● Text excerpt:
*-*-*

University at Albany Libraries

The Finer Points of Web Search Engines


Updated: 22 September 1998

This tutorial will cover some of the newer or lesser known options available on several Web search engines. These options can help the searcher gain control over search results and bring in more relevant hits. A handful of newer search engines are covered in this tutorial, along with a group of the better known.

For a tutorial covering the more basic aspects of Web search engines, see Searching the Internet: Recommended Sites and Search Techniques.

Topics covered in this tutorial

  1. Review of search syntax
  2. Refining search results
  3. Relevancy ranking
  4. Storing queries for regular processing

Search engines covered in this tutorial

 
[AltaVista] [Excite] [Inference Find] 

[Infoseek] [Lycos] [MetaFind] 

[Northern Light] [ProFusion] 

 

I. Review of search syntax

The most common form of search syntax employed on Web search engines is keyword searching with implied Boolean syntax. This tutorial will concentrate primarily on this type of search. For a fuller discussion of Boolean logic, see Boolean Searching on the Internet.

Keyword searching refers to a search type in which you enter terms representing the concepts you wish to retrieve. Boolean operators are not used.

Implied Boolean logic refers to a search in which symbols are used to represent Boolean logical operators. In this type of search on the Internet, the absence of a symbol is also significant, as the space between keywords defaults to either OR logic or AND logic. Many well-known search engines default to OR. For example:

Search engines defaulting to OR: AltaVista (main screen); Excite; Infoseek; MetaCrawler

Search engines defaulting to AND: HotBot; Lycos; Northern Light

[Return to Index]

Exercise: Review of implied Boolean syntax using Infoseek

 

Infoseek - http://www.infoseek.com/

Infoseek Quick Facts

Online help: http://www.infoseek.com/Help?pg=HomeHelp.html 

Infoseek is one of the most accurate search engines on the Internet. It does a good job of processing all the aspects of a search query and returning results in a useful relevancy ranked order.

*-*-*

● Stored data:
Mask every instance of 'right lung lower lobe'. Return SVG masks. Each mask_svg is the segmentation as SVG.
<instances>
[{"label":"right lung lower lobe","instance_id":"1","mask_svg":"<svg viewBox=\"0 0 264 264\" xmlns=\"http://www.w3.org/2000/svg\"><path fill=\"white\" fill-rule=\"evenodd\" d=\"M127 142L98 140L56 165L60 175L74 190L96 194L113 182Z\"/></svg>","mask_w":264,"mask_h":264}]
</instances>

*-*-*

● Task list:
A. Please rewrite the paragraph in the search engine tutorial that begins "Implied Boolean logic refers to" as a short bulleted list that keeps its main facts.
B. Continue the search engine tutorial from its final sentence.

● Task answers:
A.
- Implied Boolean logic uses symbols to stand for Boolean logical operators.
- In this kind of Internet search, the absence of a symbol also matters.
- The space between keywords defaults to either OR logic or AND logic.
- Many well-known search engines default to OR.

B.
Special Features: 

  • Returns accurate results in very fast search processing time 
  • Clusters all the retrieved URLs from one site into one result; users have the option to view the other pages from the site 
  • Truncates automatically so that the user does not have to remember to use a truncation symbol 
  • Offers straightforward search syntax on a simple or Advanced Search (template) interface 
  • Field searching is useful and accurate 
  • Offers concept recognition for names, noun phrases, numbers, and word form variants 
  • Advanced Search interface offers a user-friendly template of search options 
Drawbacks: 
  • At 60 million files, not as large as other services 
  • Query window on the main screen is rather small 
 Query #1: I'm looking for information about peace in Bosnia

Search:

a)   peace     Bosnia      [implied OR - this search is incorrect]
b)   +peace    +Bosnia     [implied AND - this search is correct]
[Return to Index]


2. Refining search results

Several search engines offer the option of refining existing search results. This is useful if:

Exercise: Narrow existing results on Infoseek

Infoseek - http://www.infoseek.com/

Query #2: I'm interested in the Dayton peace agreement for Bosnia.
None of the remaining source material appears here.